Doesn't anybody in Washington know how to resign any more? That question
arises in the muddy wake of the 15 minutes of infamy Scott McClellan has
assured himself by hawking a tell-more-than-all book about why he stepped
down (or was pushed out) as George W. Bush's press secretary.
It is not a pretty story, and it may reflect poorest on the teller.
For if Mr. McClellan really thought he was participating in a conspiracy to
mislead the American people, why didn't he just submit his resignation and
walk away? That would have been the honorable thing.

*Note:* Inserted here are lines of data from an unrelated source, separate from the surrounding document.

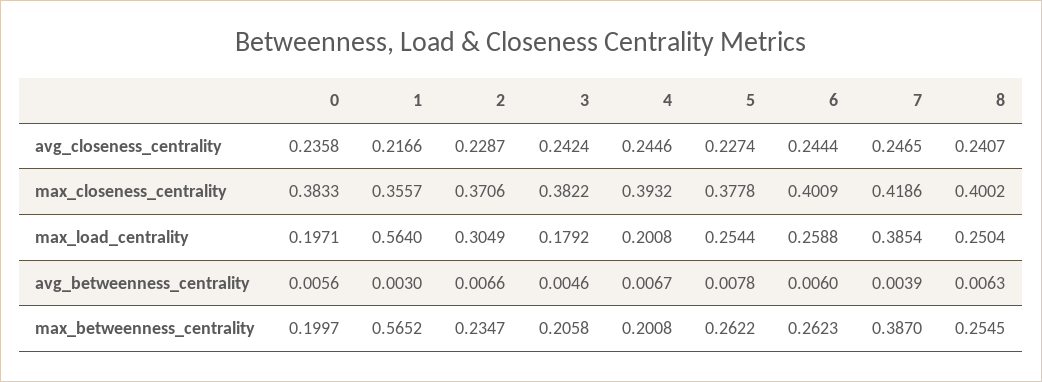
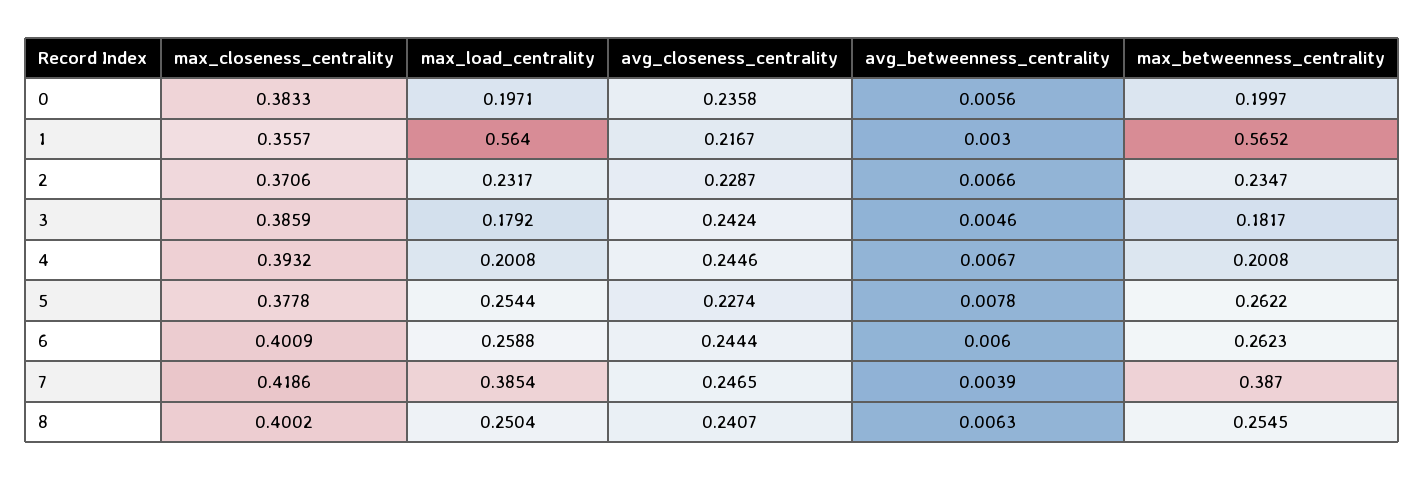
  {
    "0": {
      "avg_closeness_centrality": 0.2358,
      "max_closeness_centrality": 0.3833,
      "max_load_centrality": 0.1971,
      "avg_betweenness_centrality": 0.0056,
      "max_betweenness_centrality": 0.1997
    },
    "1": {
-     "avg_closeness_centrality": 0.2166,
+     "avg_closeness_centrality": 0.2167,
      "max_closeness_centrality": 0.3557,
      "max_load_centrality": 0.564,
      "avg_betweenness_centrality": 0.003,
      "max_betweenness_centrality": 0.5652
    },
    "2": {
      "avg_closeness_centrality": 0.2287,
      "max_closeness_centrality": 0.3706,
-     "max_load_centrality": 0.3049,
+     "max_load_centrality": 0.2317,
      "avg_betweenness_centrality": 0.0066,
      "max_betweenness_centrality": 0.2347
    },
    "3": {
      "avg_closeness_centrality": 0.2424,
-     "max_closeness_centrality": 0.3822,
+     "max_closeness_centrality": 0.3859,
      "max_load_centrality": 0.1792,
      "avg_betweenness_centrality": 0.0046,
-     "max_betweenness_centrality": 0.2058
+     "max_betweenness_centrality": 0.1817
    },
    "4": {
      "avg_closeness_centrality": 0.2446,
      "max_closeness_centrality": 0.3932,
      "max_load_centrality": 0.2008,
      "avg_betweenness_centrality": 0.0067,
      "max_betweenness_centrality": 0.2008
    },
    "5": {
      "avg_closeness_centrality": 0.2274,
      "max_closeness_centrality": 0.3778,
      "max_load_centrality": 0.2544,
      "avg_betweenness_centrality": 0.0078,
      "max_betweenness_centrality": 0.2622
    },
    "6": {
      "avg_closeness_centrality": 0.2444,
      "max_closeness_centrality": 0.4009,
      "max_load_centrality": 0.2588,
      "avg_betweenness_centrality": 0.006,
      "max_betweenness_centrality": 0.2623
    },
    "7": {
      "avg_closeness_centrality": 0.2465,
      "max_closeness_centrality": 0.4186,
      "max_load_centrality": 0.3854,
      "avg_betweenness_centrality": 0.0039,
      "max_betweenness_centrality": 0.387
    },
    "8": {
      "avg_closeness_centrality": 0.2407,
      "max_closeness_centrality": 0.4002,
      "max_load_centrality": 0.2504,
      "avg_betweenness_centrality": 0.0063,
      "max_betweenness_centrality": 0.2545
    }
  }

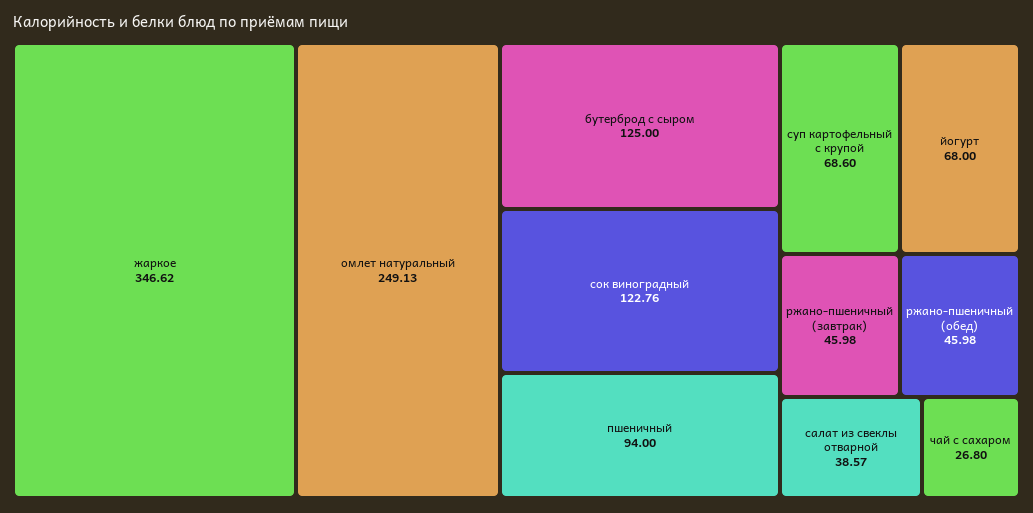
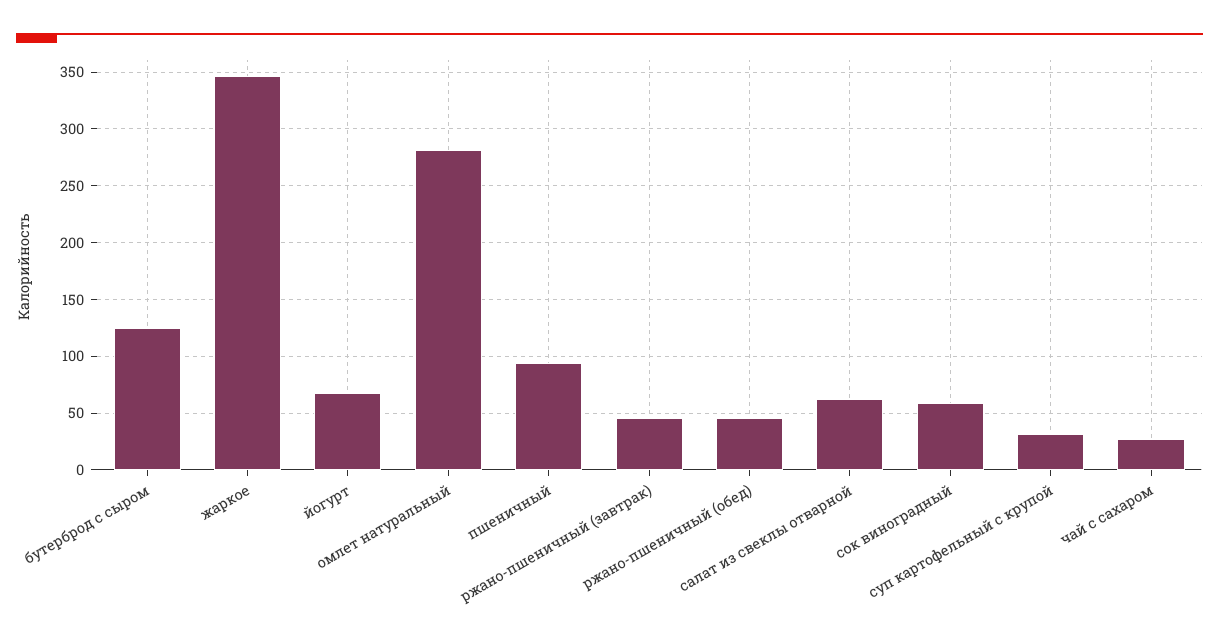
  {
    "жаркое": 346.62,
-   "омлет натуральный": 249.13,
+   "омлет натуральный": 280,
    "бутерброд с сыром": 125,
-   "сок виноградный": 122.76,
+   "сок виноградный": 60,
    "пшеничный": 94,
-   "суп картофельный с крупой": 68.6,
+   "суп картофельный с крупой": 30,
    "йогурт": 68,
    "ржано-пшеничный (завтрак)": 45.98,
    "ржано-пшеничный (обед)": 45.98,
-   "салат из свеклы отварной": 38.57,
+   "салат из свеклы отварной": 60,
    "чай с сахаром": 26.8
  }

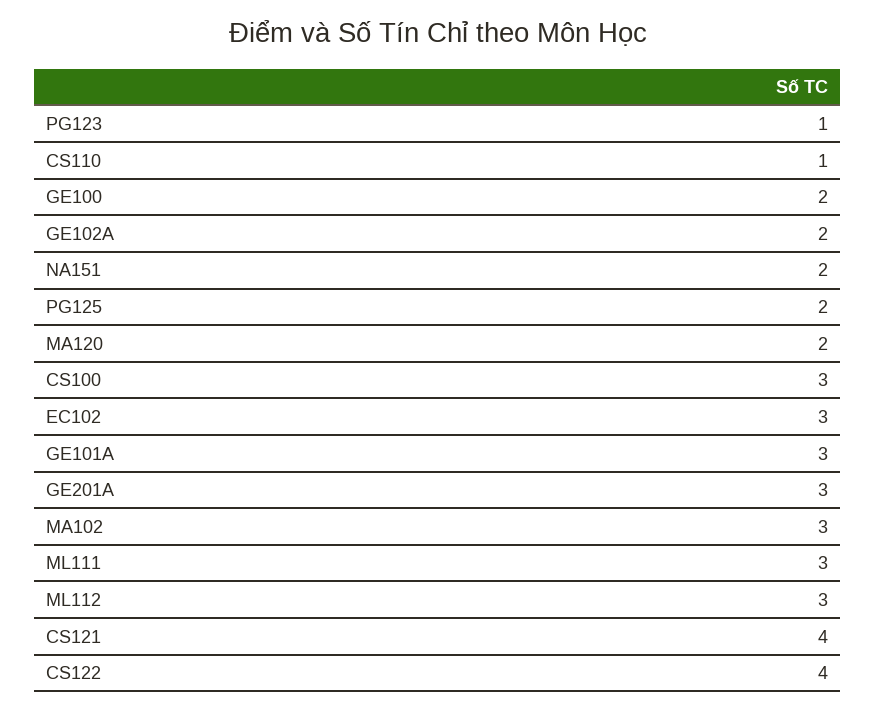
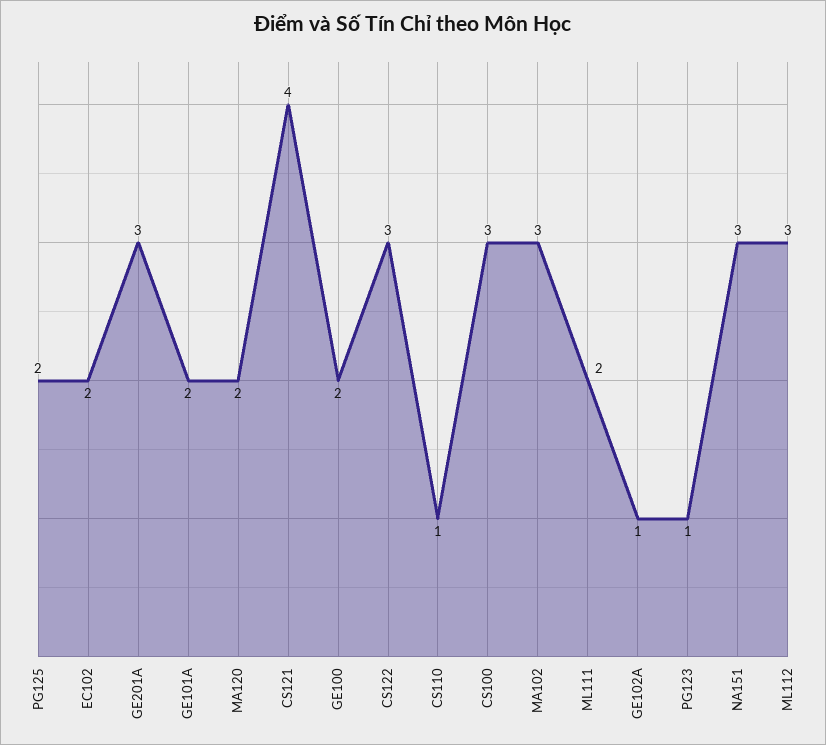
  {
    "PG123": 1,
    "CS110": 1,
    "GE100": 2,
-   "GE102A": 2,
+   "GE102A": 1,
-   "NA151": 2,
+   "NA151": 3,
    "PG125": 2,
    "MA120": 2,
    "CS100": 3,
-   "EC102": 3,
+   "EC102": 2,
-   "GE101A": 3,
+   "GE101A": 2,
    "GE201A": 3,
    "MA102": 3,
-   "ML111": 3,
+   "ML111": 2,
    "ML112": 3,
    "CS121": 4,
-   "CS122": 4
+   "CS122": 3
  }

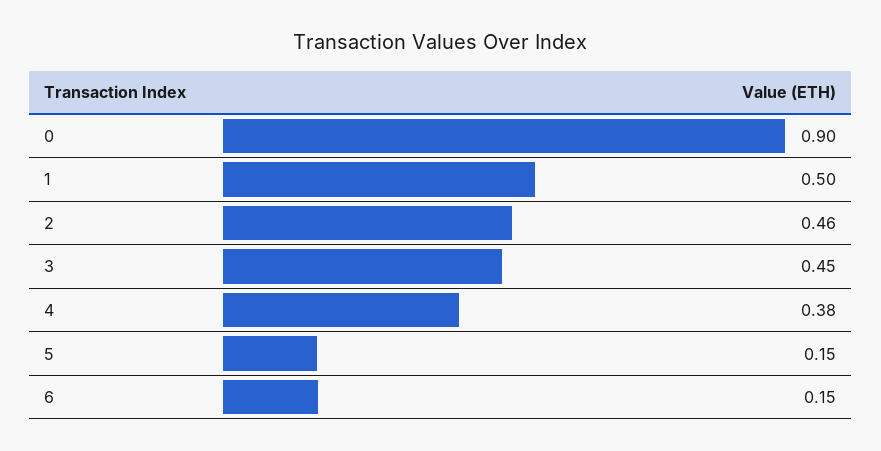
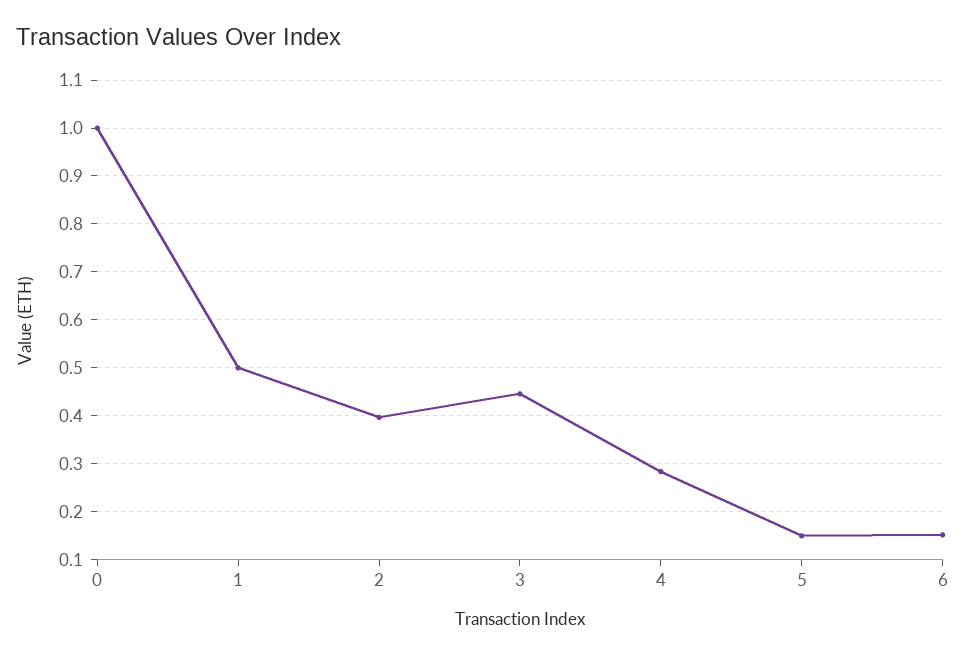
  {
-   "0": 0.9,
+   "0": 1,
    "1": 0.5,
-   "2": 0.46,
+   "2": 0.4,
    "3": 0.45,
-   "4": 0.38,
+   "4": 0.28,
    "5": 0.15,
    "6": 0.15
  }

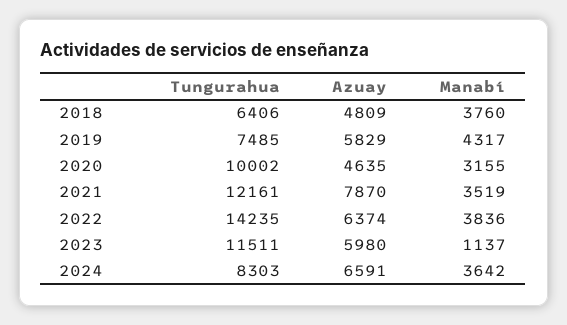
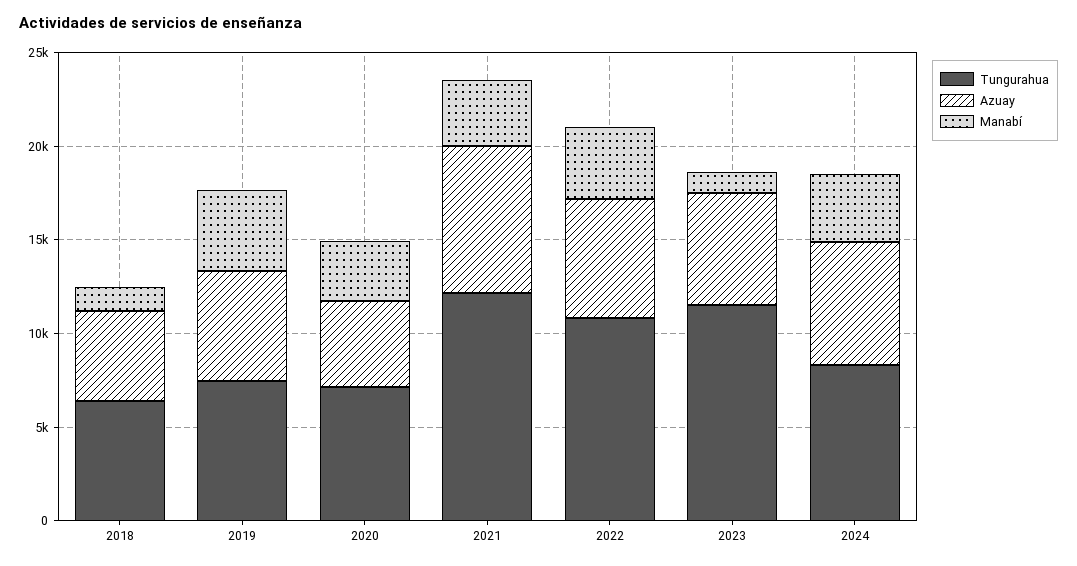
  {
    "Tungurahua": {
      "2018": 6406,
      "2019": 7485,
-     "2020": 10002,
+     "2020": 7000,
      "2021": 12161,
-     "2022": 14235,
+     "2022": 11000,
      "2023": 11511,
      "2024": 8303
    },
    "Azuay": {
      "2018": 4809,
      "2019": 5829,
      "2020": 4635,
      "2021": 7870,
      "2022": 6374,
      "2023": 5980,
      "2024": 6591
    },
    "Manabí": {
-     "2018": 3760,
+     "2018": 1000,
      "2019": 4317,
      "2020": 3155,
      "2021": 3519,
      "2022": 3836,
      "2023": 1137,
      "2024": 3642
    }
  }

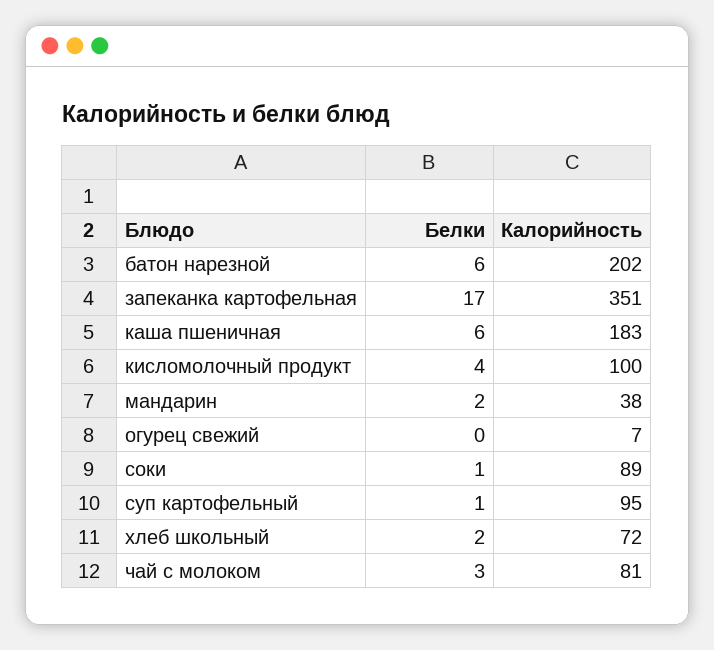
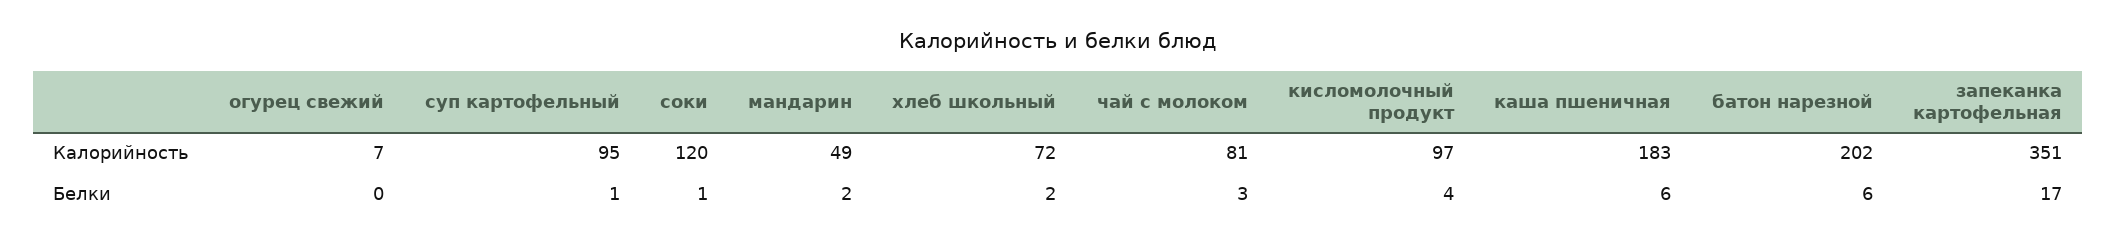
  {
    "Белки": {
      "батон нарезной": 6,
      "запеканка картофельная": 17,
      "каша пшеничная": 6,
      "кисломолочный продукт": 4,
      "мандарин": 2,
      "огурец свежий": 0,
      "соки": 1,
      "суп картофельный": 1,
      "хлеб школьный": 2,
      "чай с молоком": 3
    },
    "Калорийность": {
      "батон нарезной": 202,
      "запеканка картофельная": 351,
      "каша пшеничная": 183,
-     "кисломолочный продукт": 100,
+     "кисломолочный продукт": 97,
-     "мандарин": 38,
+     "мандарин": 49,
      "огурец свежий": 7,
-     "соки": 89,
+     "соки": 120,
      "суп картофельный": 95,
      "хлеб школьный": 72,
      "чай с молоком": 81
    }
  }

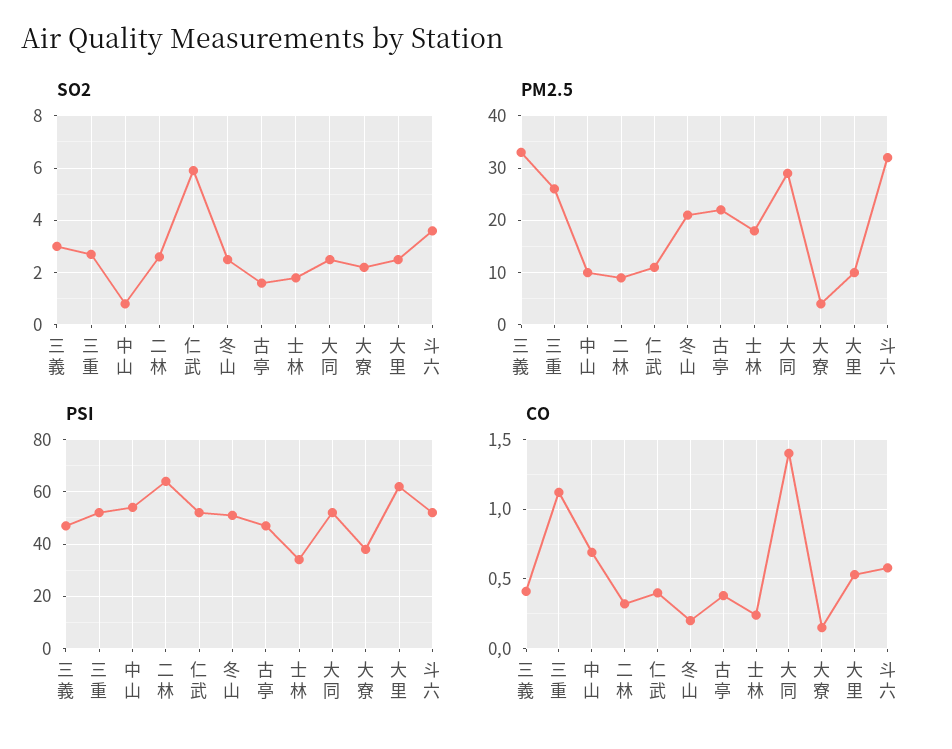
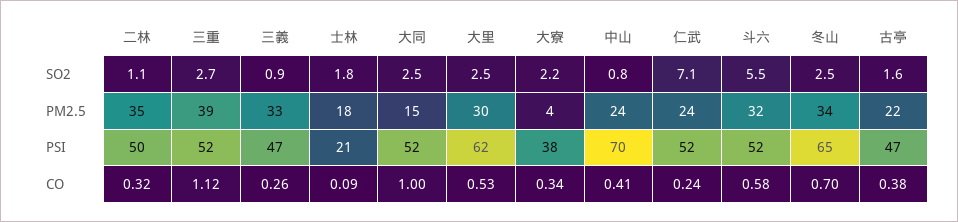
  {
    "SO2": {
-     "三義": 3,
+     "三義": 0.9,
      "三重": 2.7,
      "中山": 0.8,
-     "二林": 2.5,
+     "二林": 1.1,
-     "仁武": 6,
+     "仁武": 7.1,
      "冬山": 2.5,
      "古亭": 1.6,
      "士林": 1.8,
      "大同": 2.5,
      "大寮": 2.2,
      "大里": 2.5,
-     "斗六": 3.5
+     "斗六": 5.5
    },
    "PM2.5": {
      "三義": 33,
-     "三重": 25,
+     "三重": 39,
-     "中山": 10,
+     "中山": 24,
-     "二林": 10,
+     "二林": 35,
-     "仁武": 10,
+     "仁武": 24,
-     "冬山": 20,
+     "冬山": 34,
      "古亭": 22,
      "士林": 18,
-     "大同": 30,
+     "大同": 15,
      "大寮": 4,
-     "大里": 10,
+     "大里": 30,
      "斗六": 32
    },
    "PSI": {
      "三義": 47,
      "三重": 52,
-     "中山": 55,
+     "中山": 70,
-     "二林": 65,
+     "二林": 50,
      "仁武": 52,
-     "冬山": 50,
+     "冬山": 65,
      "古亭": 47,
-     "士林": 35,
+     "士林": 21,
      "大同": 52,
      "大寮": 38,
      "大里": 62,
      "斗六": 52
    },
    "CO": {
-     "三義": 0.4,
+     "三義": 0.26,
      "三重": 1.12,
-     "中山": 0.7,
+     "中山": 0.41,
      "二林": 0.32,
-     "仁武": 0.4,
+     "仁武": 0.24,
-     "冬山": 0.2,
+     "冬山": 0.7,
      "古亭": 0.38,
-     "士林": 0.25,
+     "士林": 0.09,
-     "大同": 1.4,
+     "大同": 1,
-     "大寮": 0.15,
+     "大寮": 0.34,
      "大里": 0.53,
      "斗六": 0.58
    }
  }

Instead, he stuck around and kept enjoying the pay and perks and whatever
brittle status the presidential hack-in-chief has in our
style-over-substance culture. He only left when he had to after the
customary exchange of forced smiles and mutual expressions of feigned
affection. There's something clean about a simple resignation that this kind
of charade can't match.
But in a way his book is only half a betrayal; the other half is almost a
defense against the accusation of Warmonger that has been used against
presidents going back at least to FDR. Because while accusing the
administration of rushing to war on false pretenses, he also says he doesn't
believe this president "or his White House deliberately or consciously
sought to deceive the American people."
Goodness, Mr. McClellan, make up your treacherous mind. If you're going to
betray your old boss, then betray him. Don't
just prance around the point. Brutus & Co., an old Italian firm made famous
by an English playwright of some note, didn't just tickle Caesar with their
daggers; they struck deep, time and again, with fatal effect. Honorable men,
all honorable men, Mark Antony called them with scathing scorn.
Mr. McClellan just wavers. His brief for/against the Bush White House is as
vague as his press conferences used to be. Undecided between being brazen
and indecisive, he seems to have settled for both.
What should he have done if his putative conscience was offended by what he
was being asked to do in high office? An example is available, though
naturally it is forgotten in these times when superficial Success is all.
Once upon a long-ago time - Gerald Ford's - there was a presidential press
secretary named Jerry terHorst, an old friend of the Michigan congressman
who suddenly found himself president amid the tumult called Watergate.
Mr. terHorst had only held the job for a month when President Ford, in an
announcement that shocked the country and its sense of justice, granted
Richard Nixon, co-conspirator-in-chief, a presidential pardon. Jerry
terHorst was appalled. More than that, he did something about it. Something
simple, decent, honorable. He resigned.